* MATERIAL PROVIDED *
************
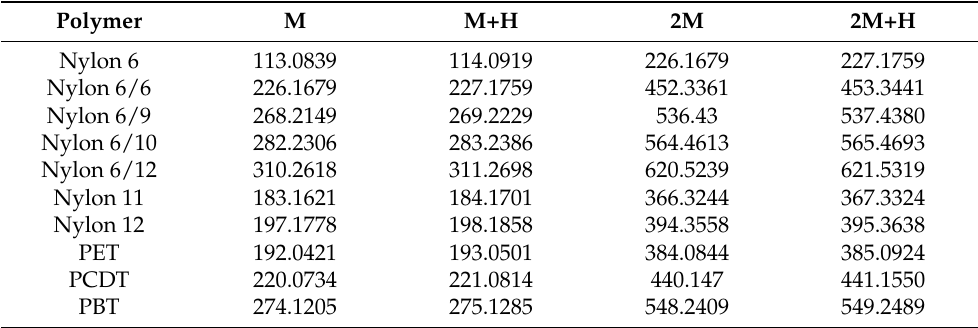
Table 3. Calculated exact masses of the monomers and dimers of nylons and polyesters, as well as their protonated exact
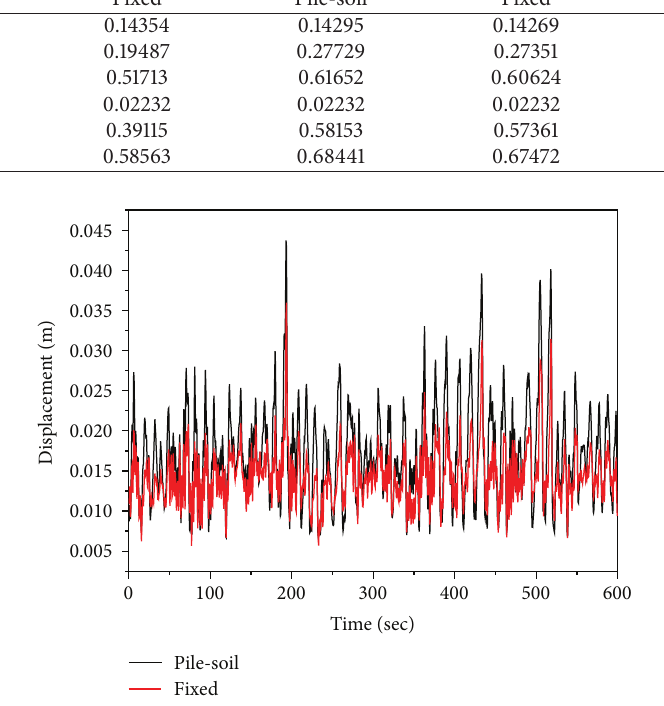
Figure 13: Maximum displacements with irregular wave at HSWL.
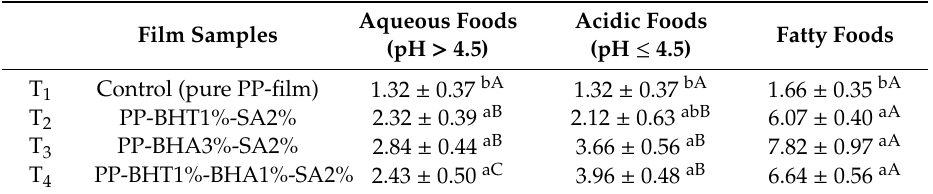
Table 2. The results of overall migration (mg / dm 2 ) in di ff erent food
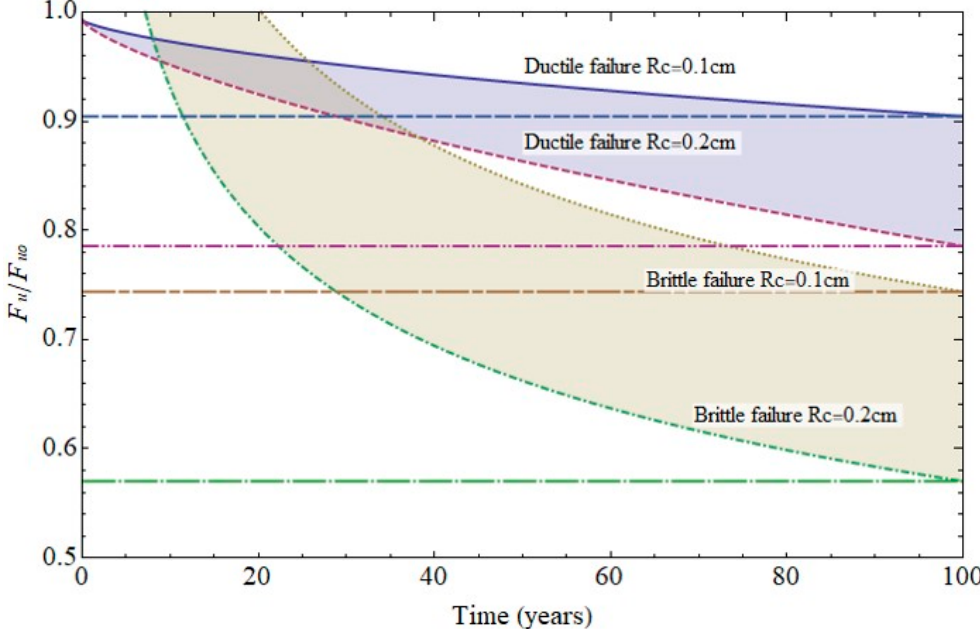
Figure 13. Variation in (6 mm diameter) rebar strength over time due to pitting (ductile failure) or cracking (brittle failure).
************
The listing above should be transcribed word for word, with its pictures left out.

* EXPECTED ANSWER *
Table 3. Calculated exact masses of the monomers and dimers of nylons and polyesters, as well as their protonated exact
Figure 13: Maximum displacements with irregular wave at HSWL.
Table 2. The results of overall migration (mg / dm 2 ) in di ff erent food
Figure 13. Variation in (6 mm diameter) rebar strength over time due to pitting (ductile failure) or cracking (brittle failure).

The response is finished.